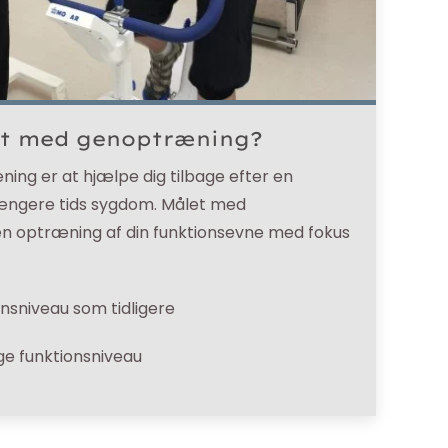
et med genoptræning?
ng er at hjælpe dig tilbage efter en
længere tids sygdom. Målet med
 optræning af din funktionsevne med fokus
sniveau som tidligere
e funktionsniveau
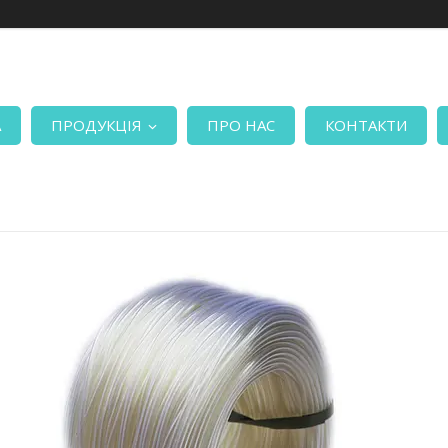
А
ПРОДУКЦІЯ
ПРО НАС
КОНТАКТИ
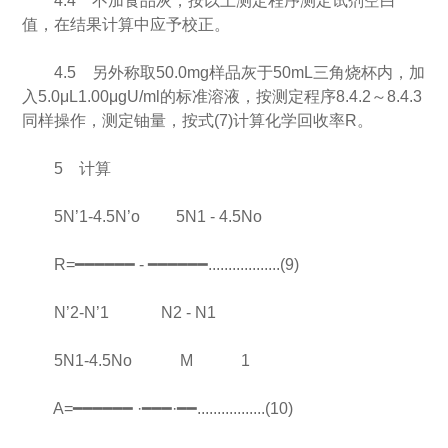
4.4 不加食品灰，按以上测定程序测定试剂空白
值，在结果计算中应予校正。
4.5 另外称取50.0mg样品灰于50mL三角烧杯内，加
入5.0μL1.00μgU/ml的标准溶液，按测定程序8.4.2～8.4.3
同样操作，测定铀量，按式(7)计算化学回收率R。
5 计算
5N’1-4.5N’o 5N1 - 4.5No
R=━━━━━━ - ━━━━━━..................(9)
N’2-N’1 N2 - N1
5N1-4.5No M 1
A=━━━━━━ ·━━━·━━.................(10)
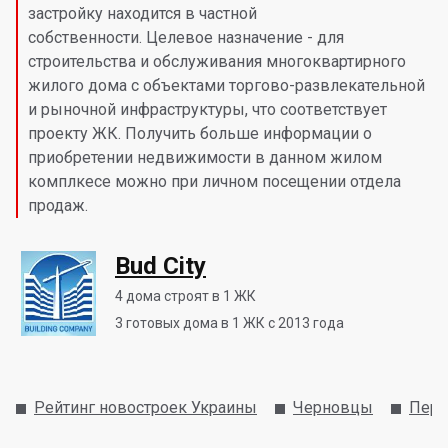
застройку находится в частной
собственности. Целевое назначение - для
строительства и обслуживания многоквартирного
жилого дома с объектами торгово-развлекательной
и рыночной инфраструктуры, что соответствует
проекту ЖК. Получить больше информации о
приобретении недвижимости в данном жилом
комплкесе можно при личном посещении отдела
продаж.
Bud City
4
дома строят в 1 ЖК
3
готовых дома в 1 ЖК с 2013 года
Рейтинг новостроек Украины
Черновцы
Перв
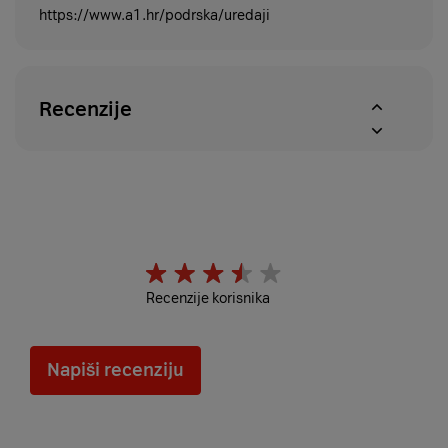
https://www.a1.hr/podrska/uredaji
Recenzije
Recenzije korisnika
Napiši recenziju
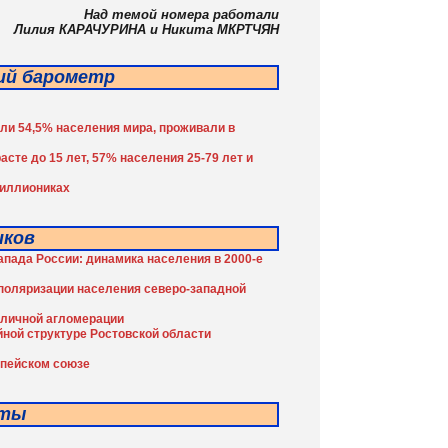
Над темой номера работали
Лилия КАРАЧУРИНА и Никита МКРТЧЯН
ий барометр
или 54,5% населения мира, проживали в
сте до 15 лет, 57% населения 25-79 лет и
миллиониках
иков
апада России: динамика населения в 2000-е
поляризации населения северо-западной
оличной агломерации
ной структуре Ростовской области
опейском союзе
еты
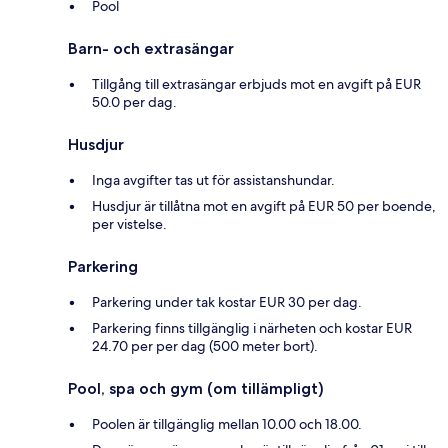
Pool
Barn- och extrasängar
Tillgång till extrasängar erbjuds mot en avgift på EUR
50.0 per dag.
Husdjur
Inga avgifter tas ut för assistanshundar.
Husdjur är tillåtna mot en avgift på EUR 50 per boende,
per vistelse.
Parkering
Parkering under tak kostar EUR 30 per dag.
Parkering finns tillgänglig i närheten och kostar EUR
24.70 per per dag (500 meter bort).
Pool, spa och gym (om tillämpligt)
Poolen är tillgänglig mellan 10.00 och 18.00.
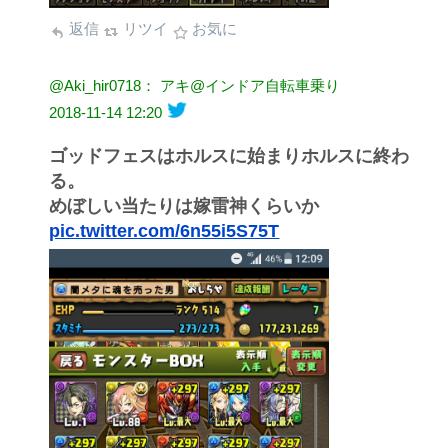
返信
リツイ
お気に
@Aki_hir0718： アキ@インドア自転車乗り
2018-11-14 12:20
ゴッドフェスはホルスに始まりホルスに終わ
る。
めぼしい当たりは嫁雷神くらいか
pic.twitter.com/6n55i5S75T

◇ ◇ ◇ ◇ ◇ ◇ ◇

Turn the records from their first line up to and including the line with "Poolen är tillgänglig mellan 10.00 och 18.00." into a Markdown table with the columns Row and Line. Number each line, skip blank lines, and leave the pictures out.

| Row | Line |
|---|---|
| 1 | et med genoptræning? |
| 2 | ng er at hjælpe dig tilbage efter en |
| 3 | længere tids sygdom. Målet med |
| 4 |  optræning af din funktionsevne med fokus |
| 5 | sniveau som tidligere |
| 6 | e funktionsniveau |
| 7 | А |
| 8 | ПРОДУКЦІЯ |
| 9 | ПРО НАС |
| 10 | КОНТАКТИ |
| 11 | 4.4 不加食品灰，按以上测定程序测定试剂空白 |
| 12 | 值，在结果计算中应予校正。 |
| 13 | 4.5 另外称取50.0mg样品灰于50mL三角烧杯内，加 |
| 14 | 入5.0μL1.00μgU/ml的标准溶液，按测定程序8.4.2～8.4.3 |
| 15 | 同样操作，测定铀量，按式(7)计算化学回收率R。 |
| 16 | 5 计算 |
| 17 | 5N’1-4.5N’o 5N1 - 4.5No |
| 18 | R=━━━━━━ - ━━━━━━..................(9) |
| 19 | N’2-N’1 N2 - N1 |
| 20 | 5N1-4.5No M 1 |
| 21 | A=━━━━━━ ·━━━·━━.................(10) |
| 22 | застройку находится в частной |
| 23 | собственности. Целевое назначение - для |
| 24 | строительства и обслуживания многоквартирного |
| 25 | жилого дома с объектами торгово-развлекательной |
| 26 | и рыночной инфраструктуры, что соответствует |
| 27 | проекту ЖК. Получить больше информации о |
| 28 | приобретении недвижимости в данном жилом |
| 29 | комплкесе можно при личном посещении отдела |
| 30 | продаж. |
| 31 | Bud City |
| 32 | 4 |
| 33 | дома строят в 1 ЖК |
| 34 | 3 |
| 35 | готовых дома в 1 ЖК с 2013 года |
| 36 | Рейтинг новостроек Украины |
| 37 | Черновцы |
| 38 | Перв |
| 39 | https://www.a1.hr/podrska/uredaji |
| 40 | Recenzije |
| 41 | Recenzije korisnika |
| 42 | Napiši recenziju |
| 43 | Над темой номера работали |
| 44 | Лилия КАРАЧУРИНА и Никита МКРТЧЯН |
| 45 | ий барометр |
| 46 | или 54,5% населения мира, проживали в |
| 47 | сте до 15 лет, 57% населения 25-79 лет и |
| 48 | миллиониках |
| 49 | иков |
| 50 | апада России: динамика населения в 2000-е |
| 51 | поляризации населения северо-западной |
| 52 | оличной агломерации |
| 53 | ной структуре Ростовской области |
| 54 | опейском союзе |
| 55 | еты |
| 56 | Pool |
| 57 | Barn- och extrasängar |
| 58 | Tillgång till extrasängar erbjuds mot en avgift på EUR |
| 59 | 50.0 per dag. |
| 60 | Husdjur |
| 61 | Inga avgifter tas ut för assistanshundar. |
| 62 | Husdjur är tillåtna mot en avgift på EUR 50 per boende, |
| 63 | per vistelse. |
| 64 | Parkering |
| 65 | Parkering under tak kostar EUR 30 per dag. |
| 66 | Parkering finns tillgänglig i närheten och kostar EUR |
| 67 | 24.70 per per dag (500 meter bort). |
| 68 | Pool, spa och gym (om tillämpligt) |
| 69 | Poolen är tillgänglig mellan 10.00 och 18.00. |